Nope. Nothing ambitious about them.
If anything, that is selling Ludwig--and JFJO--short. The culmination of two years work, rearranging the symphonies into vibrant re-imaginings that in its current lineup incorporates Brain Haas' mellifluous piano, Jeff Harshbarger's adept stand up bass, Chris Combs virtuoso slide guitar and Josh Raymer's concussive percussion has been a labor of love for the Tulsa legends, and their co-arranger and orchestrator, Noam Faingold.
Co-directed by Wagoner and Ripley, Ludwig will be something more than capturing one performance, as the endgame for the group is to take the show to different orchestras around the world as David and Elvis document the performances, and chronicle the behind the scenes.
The footage that exists was shot with the Bartlesville Symphony Orchestra and Wagoner and Ripley's desire to establish a trademark visual brand is evident. Shot with multiple dSRL cameras (prosumer grade digital cams that shoot 1080p video, Canon 5d and 7d for you tech geeks), the ability to attach lenses that impart a shallow depth of field gives the footage a distinctly cinematic look which Ripley cuts together beautifully and which sounds amazing.

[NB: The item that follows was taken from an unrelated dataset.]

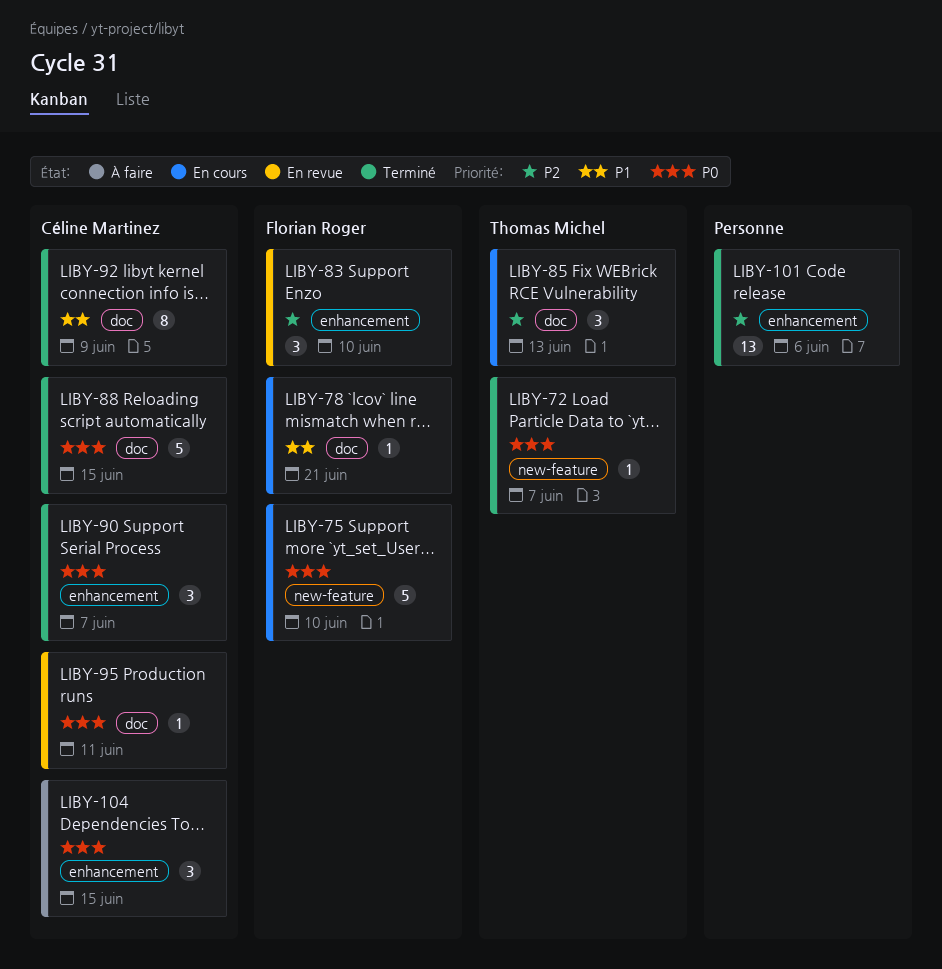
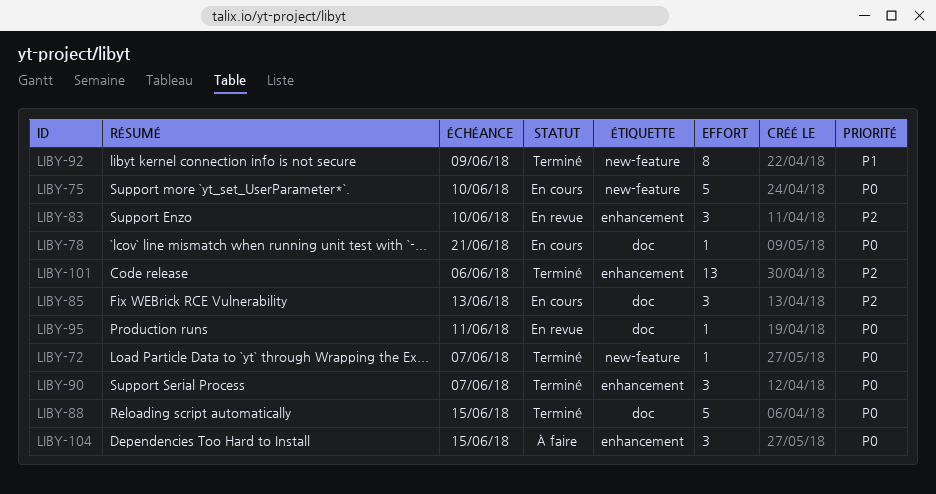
LIBY-78, priority: P1 -> P0
LIBY-92, label: doc -> new-feature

Once again, they are using the tease to expand the scope of the work.
"The goal always was to use this, even though we are going to make a full documentary, as a promotional piece to get this (to happen) in other cities and travel around with it," Ripley said. "They're travelling musicians, and they would like to hitting some big venues."
Brian Haas was involved with the mix for the footage, working with Ripley to perfect the sound, which was recorded with a state of the art mobile recording studio ("It's like a converted airport shuttle," Wagoner said). The finished product will consist of the best of the performance footage interleaved with interviews with Faingold and the band, while showing the rehearsal process, as well; to create a final record that also chronicles project's development.
"It's sort of a thing for them to take to these classical music conferences," Wagoner continues, "so they can take what they did in Bartlesville and do it again in Los Angles or Chicago. They want to get the other big orchestra to be a part of it because they want to do it again in numerous cities around the world, which we're going to be a part of that with them."
While fortune seems to smile on them there's no question that David Wagoner and Elvis Ripley, under their Sunday Town banner, are poised to make inroads into the consciousness of Tulsa film and music fans, if by no other means than sheer force of will alone. Essentially, they are blowing the glass to make their own fishbowl and fill it with their brand of water so to populate it with their own exotically unique fish. The results will benefit, entertain and enlighten film lovers, music aficionados, and aspiring filmmakers alike.
Make a Tulsa that makes movies, indeed.